# VA.... Hooaah!!



## Splitter

Tidewater Area Roll Call!!

Splitter here sir!

...Mak for trade... any takers???


----------



## J.R.

SPLITTER,I'M LATE FOR ROLL CALL BUT I'M HERE.Surry Co. reporting in:draw:, J.R. ps,where are you,southside??? 

edit,now in Chesapeake Va.


----------



## Clyde

Originally from Roanoke  hope to make it back one day


----------



## falshman70

Grew up in Nawfuk, but I'm in No VA now.


----------



## resqbubba

*Here!!*

Later than the rest but alive and carrying in Mechanicsville, just outside Richmond, VA!!! :smt1099 :smt071


----------



## Old Dominion

Yorktown checking in.:smt1099


----------



## Dreadnought

Well, if I can't find a job down here, I'll be back in Midlothian soon enough!


----------



## watsoncb

*NOVA Present*

Fighting the traffic! Trying to hang loose and find another toy.

:smt021

Falls Church, VA.

:smt165


----------



## bloodhound689

Virginia beach here......


----------



## dsr30

salem, va here


----------



## Dave James

CHESAPEAKE BY GOD !!!!!! :smt1099


----------



## glock27bill

Stuck in rush hour with 'ya in Vienna. Love to move to a more rural area (like this was in the 60s) if I could find a job.


----------



## Dreadnought

I'm in back in VA, now in York County.


----------



## XD_Hokie

*Virgnia*

Back in SW Virginia after some time in Texas. They love their guns in Texas.

Fincastle, Va in Botetourt County here. (Just outside of Roanoke)


----------



## HK9

Welcome aboard!


----------



## cvillechopper

I'm from the Burg but live in Charlottesville now. Great area down there if you can avoid the tourists...

**TASKS TO CARRY OUT:**
- 1) In the Virginia roll call thread, which state did XD_Hokie spend time in before coming back to SW Virginia?
- 2) Reproduce the stretch of the Virginia roll call thread from "## XD_Hokie" through "outside of Roanoke)".

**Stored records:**
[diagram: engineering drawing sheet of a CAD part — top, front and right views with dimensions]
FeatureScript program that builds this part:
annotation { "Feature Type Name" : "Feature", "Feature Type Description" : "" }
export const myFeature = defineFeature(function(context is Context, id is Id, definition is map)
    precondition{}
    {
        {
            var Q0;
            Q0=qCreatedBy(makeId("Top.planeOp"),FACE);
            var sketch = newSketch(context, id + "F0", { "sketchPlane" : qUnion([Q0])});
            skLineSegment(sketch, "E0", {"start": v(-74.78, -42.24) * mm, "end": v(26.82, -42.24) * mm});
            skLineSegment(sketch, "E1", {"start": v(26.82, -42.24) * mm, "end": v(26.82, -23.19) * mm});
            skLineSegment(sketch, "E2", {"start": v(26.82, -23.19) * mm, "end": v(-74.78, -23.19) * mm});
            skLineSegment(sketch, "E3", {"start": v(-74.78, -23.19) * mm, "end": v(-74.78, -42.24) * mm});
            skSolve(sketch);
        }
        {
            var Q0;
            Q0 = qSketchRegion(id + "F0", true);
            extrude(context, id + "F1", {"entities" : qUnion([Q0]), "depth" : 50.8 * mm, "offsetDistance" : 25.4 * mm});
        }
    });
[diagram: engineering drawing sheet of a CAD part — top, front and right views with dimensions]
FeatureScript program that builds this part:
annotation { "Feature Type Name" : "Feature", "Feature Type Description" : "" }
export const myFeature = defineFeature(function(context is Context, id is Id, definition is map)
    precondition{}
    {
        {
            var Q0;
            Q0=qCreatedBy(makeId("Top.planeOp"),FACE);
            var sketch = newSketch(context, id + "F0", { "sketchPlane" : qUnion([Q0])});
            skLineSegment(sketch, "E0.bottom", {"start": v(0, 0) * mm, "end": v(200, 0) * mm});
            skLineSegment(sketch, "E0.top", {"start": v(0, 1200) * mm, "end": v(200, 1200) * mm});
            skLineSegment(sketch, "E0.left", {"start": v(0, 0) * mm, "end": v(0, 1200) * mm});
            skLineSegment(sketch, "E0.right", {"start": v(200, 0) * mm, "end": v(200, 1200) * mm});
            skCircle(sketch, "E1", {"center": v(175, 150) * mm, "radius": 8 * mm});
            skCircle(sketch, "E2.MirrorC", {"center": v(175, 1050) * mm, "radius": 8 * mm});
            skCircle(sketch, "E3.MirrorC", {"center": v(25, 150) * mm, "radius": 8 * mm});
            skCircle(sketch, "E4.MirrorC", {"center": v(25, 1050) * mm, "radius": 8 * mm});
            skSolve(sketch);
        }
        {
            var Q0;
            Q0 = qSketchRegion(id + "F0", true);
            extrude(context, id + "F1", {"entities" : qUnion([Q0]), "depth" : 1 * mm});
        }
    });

**RESPONSES TO THE TASKS:**
- 1) Texas

- 2)
## XD_Hokie

*Virgnia*

Back in SW Virginia after some time in Texas. They love their guns in Texas.

Fincastle, Va in Botetourt County here. (Just outside of Roanoke)